## Text segment
- - -
Subject: Religious thin skulls

 

Dear Neil,

Your comments are very helpful, but I'm still looking for a negligence case on this point.

I need to support the claim that the confinement counts as a harm in the context of negligence. I'm not entirely comfortable relying on false imprisonment here because I've come up against the response that doing so collapses the distinction between trespass and negligence. So I am looking for a case in which negligence, similar to that in Friedman, has led to the accidental confinement of a plaintiff and the plaintiff was awarded damages for that confinement. In short, is negligently depriving a person of their freedom actionable in itself?

Most people that I've spoken with have answered "yes". But I seem to need a case that supports this claim. And no one has been able to think of a specific case that confirms it.
- - -
## Entries

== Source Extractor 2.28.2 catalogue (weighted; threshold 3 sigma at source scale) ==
- - -
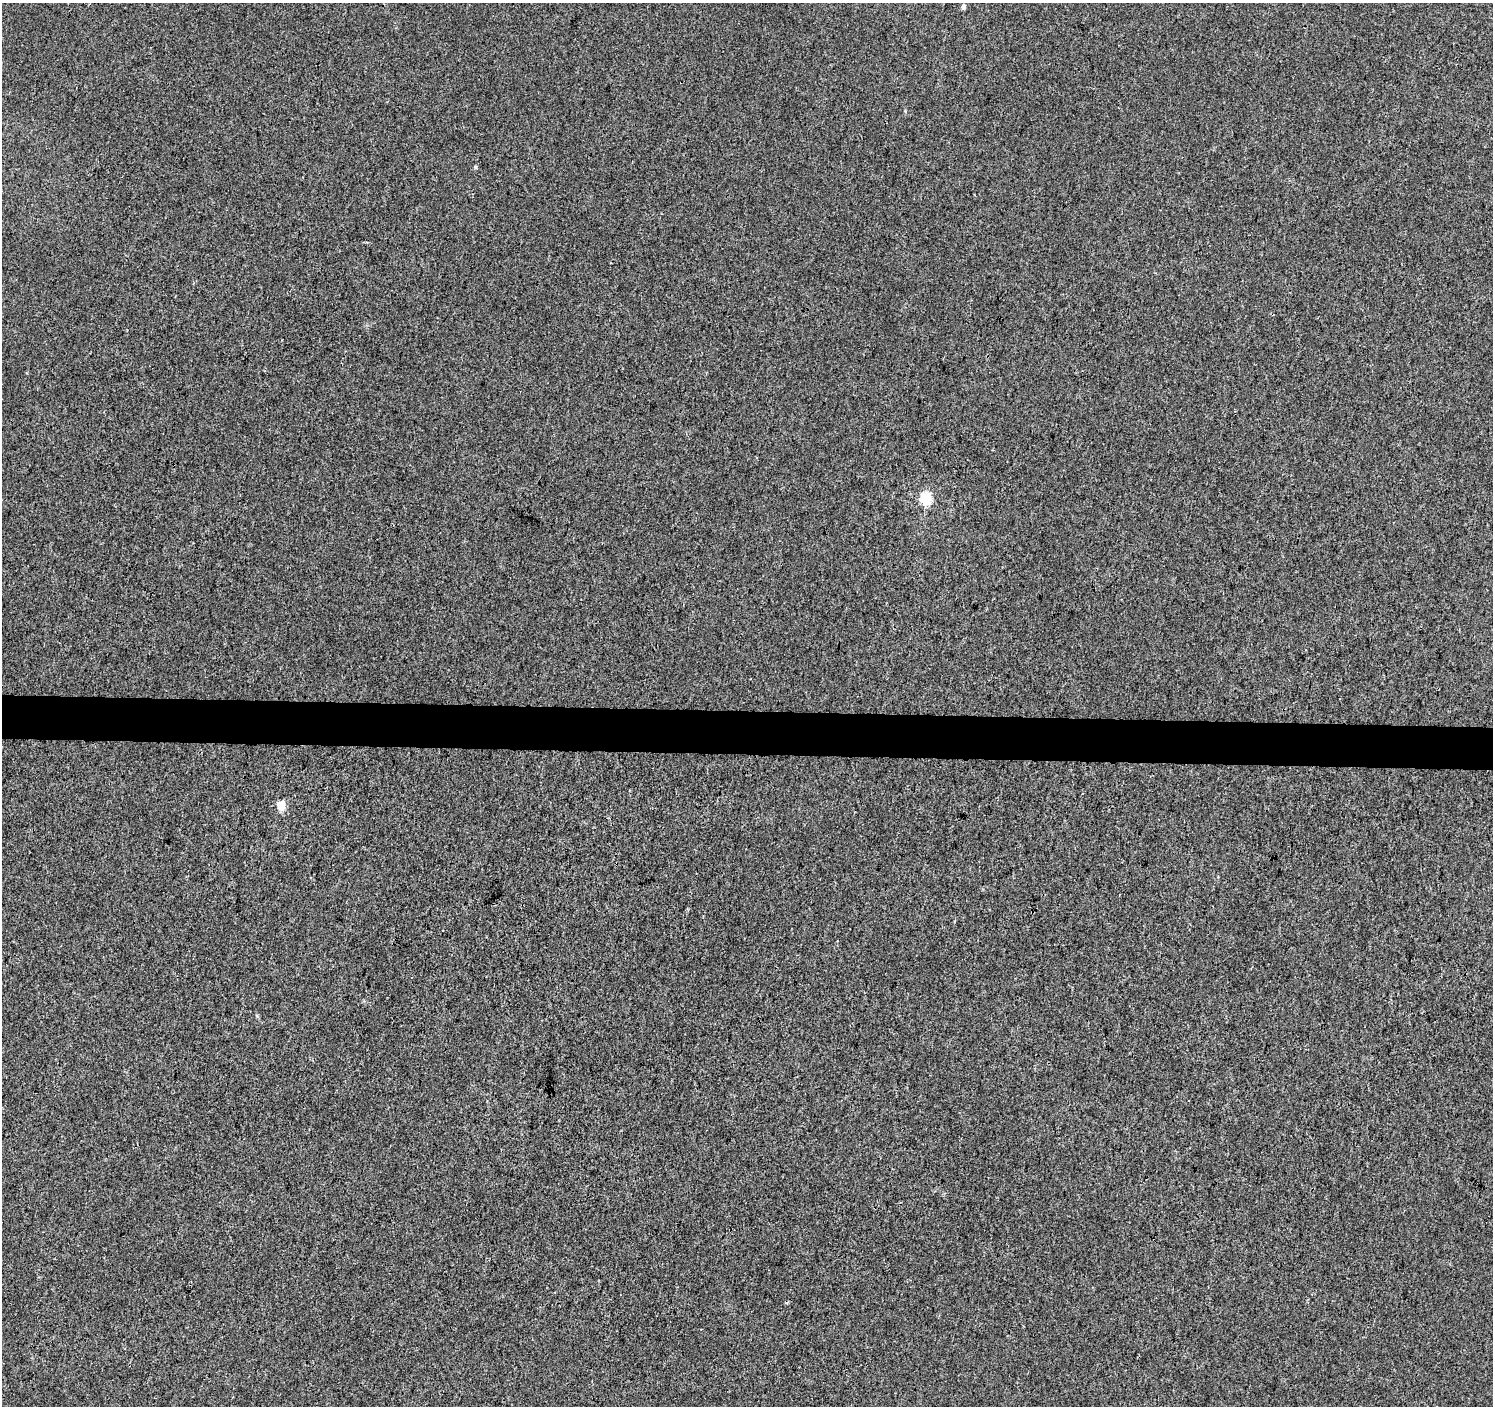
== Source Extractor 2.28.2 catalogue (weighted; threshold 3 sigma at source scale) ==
- - -
## Tasks to complete
1. In the email, which case should the negligence in the sought-after case resemble?
2. List every area of law or legal wrong that the email names.
3. Using the email's own reasoning, explain why the writer is not comfortable relying on false imprisonment.

## Response list
1. Friedman.

2. Negligence, false imprisonment, trespass.

3. The writer has met the response that relying on false imprisonment collapses the distinction between trespass and negligence. So the writer wants a negligence case in which accidental confinement led to damages being awarded for that confinement.